老韩:“三十多岁,长的模样儿,反正看着挺冷的。”
我说:“那女的,守在什么位置了?”
老韩眨眼想了想说:“我记得她在是哪边儿来着,对,我当时是站在东边,她呢,奔我的右手边去了。”
右手边,这样换算成方位的话,那就是一个艮位了。
艮位为山。
有了这个山,提供基础,做势。最终这个震才能正常的运转。
所以,倘若我估计的没错,阵眼就在艮位上。然后,那女的手上肯定有什么重要的东西!
分析至此,我已是穷尽脑子。把齐前辈,廖知秋前辈,讲给我的道家知识,还有道家阵法的演化理论等等一切都给透了个干干净净。
没办法,这是给逼出来的,因为拙谛是个僧人,他修的法门跟我们不一样。
至于孔老爷子,他只知道打。
老韩呢……
我估计他现在惦记最多的就是老婆孩子热炕头了。
所以,虽说我也不知道这么分析究竟对不对,但过去看看总会没错。
“走!咱们换个方向,奔东北那个方向走。”
我伸手指了一下。
孔老爷子一怔:“能行吗?”
我说:“看看呗,碰碰运气吧。不过,咱们小心点,千万不要弄出什么动静,现在这地方能屏蔽感知。只要不露出声音,他们绝对发现不了我们。”
当下商量妥当。
孔老爷子在前,我在后,我们两人抢先一步,嗖嗖的,就奔东北方向摸去了。
此时的雪已经变成了一场暴风雪了。
我俩在雪中行进了半个小时后,我隐约看到前边好像有一块突起的大岩石,而在那石头上仿佛端坐着一个人。

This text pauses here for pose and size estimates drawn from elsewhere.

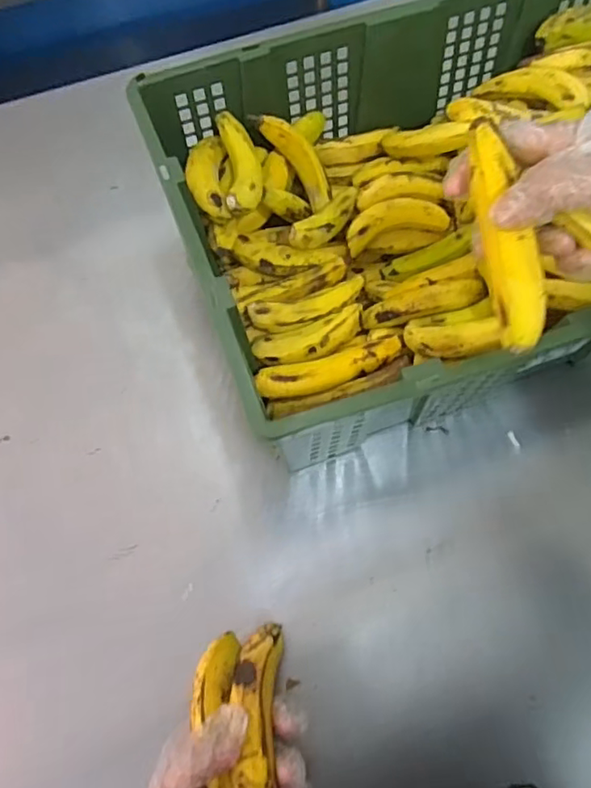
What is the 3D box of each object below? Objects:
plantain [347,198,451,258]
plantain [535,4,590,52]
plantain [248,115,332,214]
[{"bbox_3d":[0.099,-0.166,0.586,0.100,0.048,0.035,-15,65,-5],"label":"plantain"},{"bbox_3d":[0.310,-0.389,0.616,0.115,0.026,0.035,-16,65,-6],"label":"plantain"},{"bbox_3d":[0.001,-0.239,0.588,0.024,0.108,0.035,0,48,56],"label":"plantain"}]

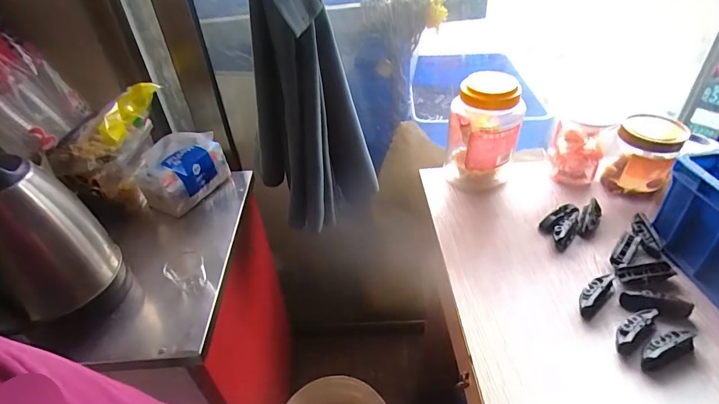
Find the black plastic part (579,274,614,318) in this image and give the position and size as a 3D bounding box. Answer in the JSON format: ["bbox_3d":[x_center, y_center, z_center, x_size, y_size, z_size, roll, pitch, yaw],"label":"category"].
[{"bbox_3d":[0.282,0.107,0.478,0.071,0.016,0.023,-33,47,-30],"label":"black plastic part"}]

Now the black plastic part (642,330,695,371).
[{"bbox_3d":[0.323,0.153,0.423,0.066,0.021,0.021,-14,40,-12],"label":"black plastic part"}]

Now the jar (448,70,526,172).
[{"bbox_3d":[0.194,-0.121,0.631,0.102,0.139,0.087,2,40,8],"label":"jar"}]

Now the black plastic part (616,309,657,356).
[{"bbox_3d":[0.303,0.139,0.440,0.066,0.019,0.027,-27,44,-25],"label":"black plastic part"}]

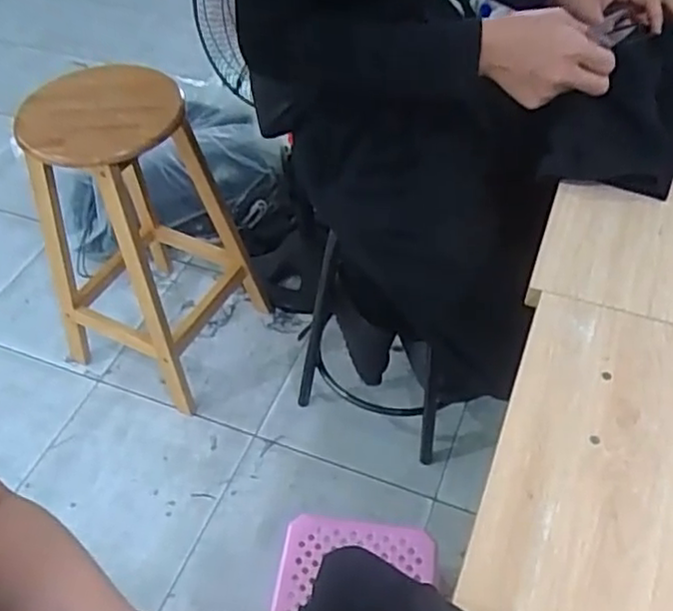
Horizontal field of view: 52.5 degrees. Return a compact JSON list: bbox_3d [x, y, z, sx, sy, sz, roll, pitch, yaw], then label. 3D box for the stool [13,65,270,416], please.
[{"bbox_3d":[-0.409,-0.148,1.407,0.329,0.633,0.334,21,54,20],"label":"stool"}]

那人披了一身厚厚的裘皮斗篷,然后盘腿就这么一动不动地坐着。
老爷子一看到人,他立马要冲。
我当即就给他拉住了。
目标这么明确,肯定是诈,这伙人的手段我可是知道的,他们可是一群很喜欢玩枪的人。
现在感知用不了。
如果对方有狙击枪的话,那真就是露头就死了。池庄他划。